Stocks rallied on Friday, finishing the week higher after European Union leaders agreed on a plan to toughen the region's budget rules to help restore market confidence after a two-year sovereign debt crisis.

The agreement went some way to address the structural problems behind the bloc's debt crisis, but investors said more was now needed to relieve stress in the region's troubled debt markets.

The fiscal agreement will help, but not for long, said George Feiger, chief executive of Contango Capital Advisors based in San Francisco.

There is no happy ending to the situation. There are just solutions that are not horrible, he said.

Equities had risen in anticipation of a plan, with the S&P 500 up 6.5 percent since late November. But Wall Street tumbled on Thursday after the European Central Bank dashed hopes for additional bond buying.

There are investors who believe the ECB will eventually have to commit to bigger purchases of euro zone sovereign debt to shore up the battered market.

At least part of Friday's rally was a snap-back from the previous session's losses, traders said.

The Dow Jones industrial average <.DJI> ended up 186.56 points, or 1.55 percent, at 12,184.26. The Standard & Poor's 500 Index <.SPX> was up 20.84 points, or 1.69 percent, at 1,255.19. The Nasdaq Composite Index <.IXIC> rose 50.47 points, or 1.94 percent, at 2,646.85.

For the week, the Dow rose 1.4 percent, the S&P gained 0.9 percent and the Nasdaq was up 0.8 percent.

Banks, which have been pressured by the uncertainty over Europe, rallied after the EU summit. Bank of America Corp rose 2.3 percent to $5.72, while JPMorgan Chase & Co added 3 percent to $33.18. The Financial Select Sector SPDR rose 2 percent.

In the latest sign of resilience in the U.S. economy, consumer sentiment rose to its highest level in six months in early December on signs of a better jobs market and an improving economy, according to a survey by Thomson Reuters/University of Michigan.

The EU summit failed to secure changes to the EU treaty among all the member countries and investors warned the move was far from a panacea. Indications suggest the region is sliding into a recession and questions about how to bring down high sovereign debt yields are still unanswered.

Goldman Sachs suggested that investors short German equities through the benchmark DAX index <.GDAXI> in a note to clients published late on Thursday.

The European summit seems focused on a set of future priorities for increased fiscal risk sharing and the outlining of some of the needed elements of a new fiscal arrangement, but looks to have little to say about alleviating proximate stresses in Greece and Italy and the European banking system more generally, Goldman said.

Still, Italian bonds reversed losses, with traders citing frequent European Central Bank forays into Italian debt markets throughout the day.

Traders also said fast money accounts were covering short positions in bonds of so-called peripheral EU countries.

Some caution signals were sent by major U.S. companies.
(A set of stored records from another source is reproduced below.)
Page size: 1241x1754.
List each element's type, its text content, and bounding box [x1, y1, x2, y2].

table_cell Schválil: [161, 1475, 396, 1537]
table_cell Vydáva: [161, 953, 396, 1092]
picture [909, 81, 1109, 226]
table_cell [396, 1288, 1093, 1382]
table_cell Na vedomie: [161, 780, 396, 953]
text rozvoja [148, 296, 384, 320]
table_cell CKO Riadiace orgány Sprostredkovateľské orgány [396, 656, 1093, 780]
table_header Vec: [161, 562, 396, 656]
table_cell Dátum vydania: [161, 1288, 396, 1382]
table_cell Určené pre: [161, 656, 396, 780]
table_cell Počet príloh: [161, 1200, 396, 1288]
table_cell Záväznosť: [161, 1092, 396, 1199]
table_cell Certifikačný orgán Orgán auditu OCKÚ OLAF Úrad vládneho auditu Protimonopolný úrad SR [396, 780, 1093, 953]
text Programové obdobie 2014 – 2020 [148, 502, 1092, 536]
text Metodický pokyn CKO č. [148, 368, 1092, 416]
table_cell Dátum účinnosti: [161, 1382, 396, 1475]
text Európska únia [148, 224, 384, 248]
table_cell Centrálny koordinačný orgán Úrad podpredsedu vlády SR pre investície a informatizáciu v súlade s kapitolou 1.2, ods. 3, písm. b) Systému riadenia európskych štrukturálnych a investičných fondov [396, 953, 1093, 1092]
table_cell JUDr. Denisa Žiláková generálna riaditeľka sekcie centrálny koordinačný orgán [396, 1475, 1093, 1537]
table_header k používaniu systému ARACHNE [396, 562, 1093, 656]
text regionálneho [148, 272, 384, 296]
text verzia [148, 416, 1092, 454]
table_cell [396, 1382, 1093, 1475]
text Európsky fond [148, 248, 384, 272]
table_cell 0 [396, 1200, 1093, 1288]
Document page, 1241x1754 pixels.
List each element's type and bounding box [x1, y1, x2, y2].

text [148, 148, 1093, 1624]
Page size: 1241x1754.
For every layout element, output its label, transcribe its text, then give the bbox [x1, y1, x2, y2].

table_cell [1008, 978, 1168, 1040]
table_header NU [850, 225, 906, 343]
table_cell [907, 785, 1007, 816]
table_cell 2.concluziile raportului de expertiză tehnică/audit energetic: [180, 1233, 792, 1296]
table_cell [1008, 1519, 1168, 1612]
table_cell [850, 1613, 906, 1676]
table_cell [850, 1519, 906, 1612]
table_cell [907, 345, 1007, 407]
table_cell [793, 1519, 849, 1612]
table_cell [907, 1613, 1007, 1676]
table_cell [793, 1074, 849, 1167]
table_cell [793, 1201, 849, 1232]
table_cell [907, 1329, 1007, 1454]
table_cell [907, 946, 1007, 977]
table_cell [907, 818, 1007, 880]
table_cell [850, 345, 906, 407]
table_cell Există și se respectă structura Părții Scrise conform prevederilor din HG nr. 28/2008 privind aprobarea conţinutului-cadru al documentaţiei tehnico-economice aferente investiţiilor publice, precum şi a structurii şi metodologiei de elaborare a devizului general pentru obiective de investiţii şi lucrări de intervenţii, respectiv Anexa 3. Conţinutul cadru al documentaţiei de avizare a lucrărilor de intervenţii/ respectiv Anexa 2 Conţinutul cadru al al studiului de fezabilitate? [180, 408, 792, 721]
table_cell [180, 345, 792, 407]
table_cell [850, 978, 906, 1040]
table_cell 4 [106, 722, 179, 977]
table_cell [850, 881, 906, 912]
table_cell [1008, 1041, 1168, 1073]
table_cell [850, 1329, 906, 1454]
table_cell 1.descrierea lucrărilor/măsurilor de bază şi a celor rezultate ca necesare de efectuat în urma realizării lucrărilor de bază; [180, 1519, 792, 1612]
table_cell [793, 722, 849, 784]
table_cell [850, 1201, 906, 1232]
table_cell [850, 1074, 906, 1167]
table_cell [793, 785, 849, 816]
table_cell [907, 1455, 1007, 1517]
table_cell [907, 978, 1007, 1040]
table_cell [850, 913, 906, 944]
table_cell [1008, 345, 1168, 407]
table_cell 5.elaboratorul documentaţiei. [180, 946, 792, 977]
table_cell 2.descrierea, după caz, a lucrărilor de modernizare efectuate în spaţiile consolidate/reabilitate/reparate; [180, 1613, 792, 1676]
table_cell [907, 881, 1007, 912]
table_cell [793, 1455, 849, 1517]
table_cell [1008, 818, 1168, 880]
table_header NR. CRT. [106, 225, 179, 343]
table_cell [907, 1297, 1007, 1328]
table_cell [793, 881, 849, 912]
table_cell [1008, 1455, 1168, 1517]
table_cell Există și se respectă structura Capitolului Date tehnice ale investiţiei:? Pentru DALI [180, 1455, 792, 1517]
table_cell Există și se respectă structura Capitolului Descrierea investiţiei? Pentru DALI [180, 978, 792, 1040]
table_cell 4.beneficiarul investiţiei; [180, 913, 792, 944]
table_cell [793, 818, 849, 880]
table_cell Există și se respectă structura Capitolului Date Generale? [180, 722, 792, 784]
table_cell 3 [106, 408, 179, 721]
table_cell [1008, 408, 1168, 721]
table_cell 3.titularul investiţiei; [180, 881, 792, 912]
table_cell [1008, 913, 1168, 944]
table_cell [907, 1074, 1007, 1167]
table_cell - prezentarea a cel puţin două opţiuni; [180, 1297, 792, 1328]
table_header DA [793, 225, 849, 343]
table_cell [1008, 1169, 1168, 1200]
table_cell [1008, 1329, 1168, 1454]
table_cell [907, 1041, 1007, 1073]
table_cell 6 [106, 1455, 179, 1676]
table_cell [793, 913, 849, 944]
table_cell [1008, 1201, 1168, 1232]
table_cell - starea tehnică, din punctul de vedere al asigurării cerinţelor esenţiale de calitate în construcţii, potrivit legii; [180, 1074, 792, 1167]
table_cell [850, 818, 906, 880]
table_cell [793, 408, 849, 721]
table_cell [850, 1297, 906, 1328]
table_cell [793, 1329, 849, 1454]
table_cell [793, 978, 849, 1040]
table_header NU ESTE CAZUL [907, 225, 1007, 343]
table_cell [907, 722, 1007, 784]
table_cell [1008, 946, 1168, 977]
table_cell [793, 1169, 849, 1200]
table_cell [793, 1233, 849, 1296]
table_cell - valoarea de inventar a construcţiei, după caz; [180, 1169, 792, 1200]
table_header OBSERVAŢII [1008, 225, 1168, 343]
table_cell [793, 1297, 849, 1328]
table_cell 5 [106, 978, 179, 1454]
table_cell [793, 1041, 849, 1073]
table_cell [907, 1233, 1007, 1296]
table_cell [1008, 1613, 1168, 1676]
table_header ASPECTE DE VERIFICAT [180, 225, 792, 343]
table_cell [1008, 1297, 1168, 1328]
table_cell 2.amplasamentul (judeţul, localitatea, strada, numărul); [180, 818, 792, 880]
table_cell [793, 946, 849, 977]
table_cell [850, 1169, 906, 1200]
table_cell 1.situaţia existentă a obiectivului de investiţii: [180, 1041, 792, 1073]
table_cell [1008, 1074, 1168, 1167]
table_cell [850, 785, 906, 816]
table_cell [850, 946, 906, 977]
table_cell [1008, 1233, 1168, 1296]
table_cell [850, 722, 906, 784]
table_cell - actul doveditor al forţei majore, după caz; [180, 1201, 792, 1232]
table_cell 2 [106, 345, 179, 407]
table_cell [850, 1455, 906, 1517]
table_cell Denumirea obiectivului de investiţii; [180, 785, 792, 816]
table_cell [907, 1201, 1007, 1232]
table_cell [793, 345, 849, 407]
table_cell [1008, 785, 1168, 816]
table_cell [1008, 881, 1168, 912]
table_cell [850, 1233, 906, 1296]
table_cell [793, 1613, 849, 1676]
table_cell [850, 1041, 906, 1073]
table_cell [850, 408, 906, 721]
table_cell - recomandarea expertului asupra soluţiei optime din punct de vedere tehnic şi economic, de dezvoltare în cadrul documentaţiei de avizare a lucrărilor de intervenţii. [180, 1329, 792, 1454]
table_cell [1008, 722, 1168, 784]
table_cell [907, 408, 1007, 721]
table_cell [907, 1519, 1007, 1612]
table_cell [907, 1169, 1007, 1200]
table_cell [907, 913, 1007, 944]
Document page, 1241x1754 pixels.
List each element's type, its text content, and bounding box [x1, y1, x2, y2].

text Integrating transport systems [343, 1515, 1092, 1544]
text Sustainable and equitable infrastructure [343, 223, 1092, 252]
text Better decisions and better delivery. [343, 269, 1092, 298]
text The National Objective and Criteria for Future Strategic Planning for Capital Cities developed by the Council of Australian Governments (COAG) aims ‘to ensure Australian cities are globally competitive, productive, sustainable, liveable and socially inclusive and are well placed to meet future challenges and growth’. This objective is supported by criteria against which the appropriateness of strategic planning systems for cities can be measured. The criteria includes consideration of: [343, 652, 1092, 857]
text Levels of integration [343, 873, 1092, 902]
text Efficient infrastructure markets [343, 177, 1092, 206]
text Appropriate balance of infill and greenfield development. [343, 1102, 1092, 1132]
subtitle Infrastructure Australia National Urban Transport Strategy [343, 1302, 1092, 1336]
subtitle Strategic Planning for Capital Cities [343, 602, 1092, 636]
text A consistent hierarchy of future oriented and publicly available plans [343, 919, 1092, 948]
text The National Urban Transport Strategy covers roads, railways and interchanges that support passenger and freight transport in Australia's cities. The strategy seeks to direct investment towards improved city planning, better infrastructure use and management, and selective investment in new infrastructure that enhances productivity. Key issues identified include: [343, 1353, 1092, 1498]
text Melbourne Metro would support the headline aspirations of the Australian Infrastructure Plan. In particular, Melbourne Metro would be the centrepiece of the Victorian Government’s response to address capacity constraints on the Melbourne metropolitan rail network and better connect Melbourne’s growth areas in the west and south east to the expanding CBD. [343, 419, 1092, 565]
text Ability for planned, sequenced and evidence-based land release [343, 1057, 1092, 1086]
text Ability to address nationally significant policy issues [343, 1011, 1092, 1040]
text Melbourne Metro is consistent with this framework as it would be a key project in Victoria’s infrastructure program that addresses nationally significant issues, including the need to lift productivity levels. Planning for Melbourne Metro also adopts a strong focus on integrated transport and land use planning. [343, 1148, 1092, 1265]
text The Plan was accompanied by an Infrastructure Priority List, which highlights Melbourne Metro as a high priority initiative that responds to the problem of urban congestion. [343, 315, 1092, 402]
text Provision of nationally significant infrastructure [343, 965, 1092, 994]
DuPont and Co

fell 3.1 percent to $45.04 after the Dow component cut its 2011 profit outlook, citing slower growth in some businesses.

Texas Instruments Inc cut its revenue outlook for the current quarter, warning of lower demand. The stock ended flat at $29.94.

Trading volume was 6.71 billion shares on the New York Stock Exchange, NYSE Amex and Nasdaq, below the year's daily average of around 7.95 billion shares.

Advancing stocks outnumbered declining ones by a ratio of 6 to 1 on the NYSE, while on the Nasdaq, advancers beat decliners by a ratio of 5 to 1.